▶ [EXCERPT TO READ]
- - - - -

Module 6

Equations & 2D shapes

Quick-reference revision notes for parents.

6.1 Equations reminder

An equation has an equals sign and an unknown. To solve, do the same operation to both sides until the unknown is alone.

Worked example — 3x + 5 = 20

3x + 5 = 20
3x = 15   (subtract 5)
x = 5   (divide by 3)

Always check

Substitute back: 3(5) + 5 = 20 ✓.

6.2 Solving equations with unknown on both sides

Get all the x's on one side, all the numbers on the other.

Worked example — 5x − 3 = 2x + 9

5x − 3 = 2x + 9
3x − 3 = 9   (subtract 2x)
3x = 12   (add 3)
x = 4   (divide by 3)

Strategy

Move the smaller x term to keep the coefficient positive — fewer sign mistakes.

6.3 Solving equations with brackets

Expand the brackets first, then solve as usual.

Worked example — 4(x − 2) = 12

4(x − 2) = 12
4x − 8 = 12   (expand)
4x = 20   (add 8)
x = 5   (divide by 4)

Worked example — 3(2x + 1) = 5(x − 2)

- - - - -

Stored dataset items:
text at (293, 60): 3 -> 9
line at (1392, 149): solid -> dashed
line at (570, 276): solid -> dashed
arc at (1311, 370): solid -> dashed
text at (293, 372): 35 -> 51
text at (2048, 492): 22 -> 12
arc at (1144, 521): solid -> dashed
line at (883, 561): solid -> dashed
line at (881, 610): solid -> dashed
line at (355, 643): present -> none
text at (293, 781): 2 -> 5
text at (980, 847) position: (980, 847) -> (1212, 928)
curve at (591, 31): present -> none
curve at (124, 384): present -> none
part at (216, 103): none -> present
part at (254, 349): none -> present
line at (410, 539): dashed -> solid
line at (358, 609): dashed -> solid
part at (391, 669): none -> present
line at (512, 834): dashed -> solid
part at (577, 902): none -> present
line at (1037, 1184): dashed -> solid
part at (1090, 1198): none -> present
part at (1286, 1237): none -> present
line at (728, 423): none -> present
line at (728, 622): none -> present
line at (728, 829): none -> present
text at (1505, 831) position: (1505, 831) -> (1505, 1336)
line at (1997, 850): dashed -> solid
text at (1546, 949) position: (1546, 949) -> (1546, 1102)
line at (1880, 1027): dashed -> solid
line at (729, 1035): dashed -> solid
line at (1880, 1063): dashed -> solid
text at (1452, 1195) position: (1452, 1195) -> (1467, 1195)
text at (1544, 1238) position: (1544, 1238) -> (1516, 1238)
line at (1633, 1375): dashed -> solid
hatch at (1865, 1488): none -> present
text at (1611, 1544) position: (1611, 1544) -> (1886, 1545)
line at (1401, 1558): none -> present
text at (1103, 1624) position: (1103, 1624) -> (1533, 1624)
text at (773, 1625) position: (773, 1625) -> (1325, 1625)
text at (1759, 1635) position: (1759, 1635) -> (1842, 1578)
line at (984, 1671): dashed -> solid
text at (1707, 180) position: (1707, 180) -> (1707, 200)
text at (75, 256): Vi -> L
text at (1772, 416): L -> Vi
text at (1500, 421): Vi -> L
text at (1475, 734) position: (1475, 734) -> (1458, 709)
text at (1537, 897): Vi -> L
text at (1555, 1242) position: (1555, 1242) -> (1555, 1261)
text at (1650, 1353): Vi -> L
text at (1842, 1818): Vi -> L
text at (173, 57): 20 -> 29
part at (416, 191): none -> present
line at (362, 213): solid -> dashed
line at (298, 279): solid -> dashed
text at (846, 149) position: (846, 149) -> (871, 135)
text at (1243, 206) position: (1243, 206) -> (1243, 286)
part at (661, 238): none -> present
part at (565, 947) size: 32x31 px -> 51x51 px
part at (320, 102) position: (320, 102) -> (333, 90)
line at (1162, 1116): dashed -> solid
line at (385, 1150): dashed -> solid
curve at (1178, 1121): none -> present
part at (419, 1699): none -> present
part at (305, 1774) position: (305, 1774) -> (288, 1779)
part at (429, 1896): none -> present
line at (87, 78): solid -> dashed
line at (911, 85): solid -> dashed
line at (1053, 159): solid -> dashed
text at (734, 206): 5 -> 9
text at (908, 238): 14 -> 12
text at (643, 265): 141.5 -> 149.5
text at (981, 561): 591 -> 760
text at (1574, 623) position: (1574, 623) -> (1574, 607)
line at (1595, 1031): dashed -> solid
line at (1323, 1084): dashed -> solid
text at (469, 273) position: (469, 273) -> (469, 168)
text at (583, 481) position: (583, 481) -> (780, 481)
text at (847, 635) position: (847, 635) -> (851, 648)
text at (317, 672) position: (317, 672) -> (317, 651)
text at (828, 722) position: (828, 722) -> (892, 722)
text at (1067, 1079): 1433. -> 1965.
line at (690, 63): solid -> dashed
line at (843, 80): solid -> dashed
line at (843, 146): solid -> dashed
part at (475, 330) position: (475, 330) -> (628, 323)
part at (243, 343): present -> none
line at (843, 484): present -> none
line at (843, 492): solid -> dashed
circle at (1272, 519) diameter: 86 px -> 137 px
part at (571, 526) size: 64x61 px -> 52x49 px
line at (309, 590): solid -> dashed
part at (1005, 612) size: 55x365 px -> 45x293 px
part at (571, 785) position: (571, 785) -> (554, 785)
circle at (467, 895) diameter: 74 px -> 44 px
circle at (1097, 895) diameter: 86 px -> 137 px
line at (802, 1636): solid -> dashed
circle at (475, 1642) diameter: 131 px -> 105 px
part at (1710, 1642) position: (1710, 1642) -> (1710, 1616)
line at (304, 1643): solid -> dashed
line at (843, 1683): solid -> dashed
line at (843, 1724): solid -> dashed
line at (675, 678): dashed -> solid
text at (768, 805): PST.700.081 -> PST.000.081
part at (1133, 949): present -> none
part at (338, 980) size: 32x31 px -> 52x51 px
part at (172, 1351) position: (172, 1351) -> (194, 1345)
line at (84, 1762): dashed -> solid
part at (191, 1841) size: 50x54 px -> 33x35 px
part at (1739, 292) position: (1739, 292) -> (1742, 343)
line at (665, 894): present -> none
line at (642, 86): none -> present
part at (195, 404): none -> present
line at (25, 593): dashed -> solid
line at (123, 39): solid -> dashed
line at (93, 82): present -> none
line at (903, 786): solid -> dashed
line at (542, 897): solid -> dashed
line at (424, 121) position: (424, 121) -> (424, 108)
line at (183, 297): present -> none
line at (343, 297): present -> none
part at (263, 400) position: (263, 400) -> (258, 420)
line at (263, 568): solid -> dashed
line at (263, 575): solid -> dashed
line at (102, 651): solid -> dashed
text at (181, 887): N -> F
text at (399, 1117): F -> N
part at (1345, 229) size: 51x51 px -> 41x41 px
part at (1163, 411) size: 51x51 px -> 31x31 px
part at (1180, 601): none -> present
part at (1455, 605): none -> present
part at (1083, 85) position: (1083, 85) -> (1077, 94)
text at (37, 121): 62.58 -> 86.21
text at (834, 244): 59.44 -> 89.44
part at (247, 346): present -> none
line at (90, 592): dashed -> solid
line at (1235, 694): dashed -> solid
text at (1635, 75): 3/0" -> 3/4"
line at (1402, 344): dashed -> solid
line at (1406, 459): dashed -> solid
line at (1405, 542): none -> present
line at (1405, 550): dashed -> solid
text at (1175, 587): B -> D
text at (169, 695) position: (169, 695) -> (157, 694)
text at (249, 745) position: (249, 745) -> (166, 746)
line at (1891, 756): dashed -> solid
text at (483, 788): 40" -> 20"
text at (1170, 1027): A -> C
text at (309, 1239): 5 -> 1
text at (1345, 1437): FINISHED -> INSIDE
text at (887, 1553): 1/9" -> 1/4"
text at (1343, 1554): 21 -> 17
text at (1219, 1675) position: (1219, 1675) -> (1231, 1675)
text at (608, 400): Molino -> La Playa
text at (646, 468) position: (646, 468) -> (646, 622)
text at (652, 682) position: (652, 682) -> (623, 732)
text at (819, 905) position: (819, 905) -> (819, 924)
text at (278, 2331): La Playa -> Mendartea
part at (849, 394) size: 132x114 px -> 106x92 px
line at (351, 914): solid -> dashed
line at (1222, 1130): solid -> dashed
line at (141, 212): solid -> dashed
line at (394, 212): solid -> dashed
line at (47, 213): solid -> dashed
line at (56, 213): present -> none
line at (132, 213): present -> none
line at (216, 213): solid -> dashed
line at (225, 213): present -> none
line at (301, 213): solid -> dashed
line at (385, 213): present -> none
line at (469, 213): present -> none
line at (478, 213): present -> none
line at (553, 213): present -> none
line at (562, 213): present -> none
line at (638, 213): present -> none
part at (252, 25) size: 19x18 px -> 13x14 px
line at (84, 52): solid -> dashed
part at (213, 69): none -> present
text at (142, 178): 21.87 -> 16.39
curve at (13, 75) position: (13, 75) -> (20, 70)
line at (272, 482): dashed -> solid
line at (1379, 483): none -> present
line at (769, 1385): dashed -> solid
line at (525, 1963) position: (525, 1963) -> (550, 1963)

- - - - -

▶ [PROBLEM DESCRIPTION]
Please write out the part of the equations revision notes starting with "Always check" and going on through "9   (subtract 2x)", word for word.

▶ [TASK SOLUTION]
Always check

Substitute back: 3(5) + 5 = 20 ✓.

6.2 Solving equations with unknown on both sides

Get all the x's on one side, all the numbers on the other.

Worked example — 5x − 3 = 2x + 9

5x − 3 = 2x + 9
3x − 3 = 9   (subtract 2x)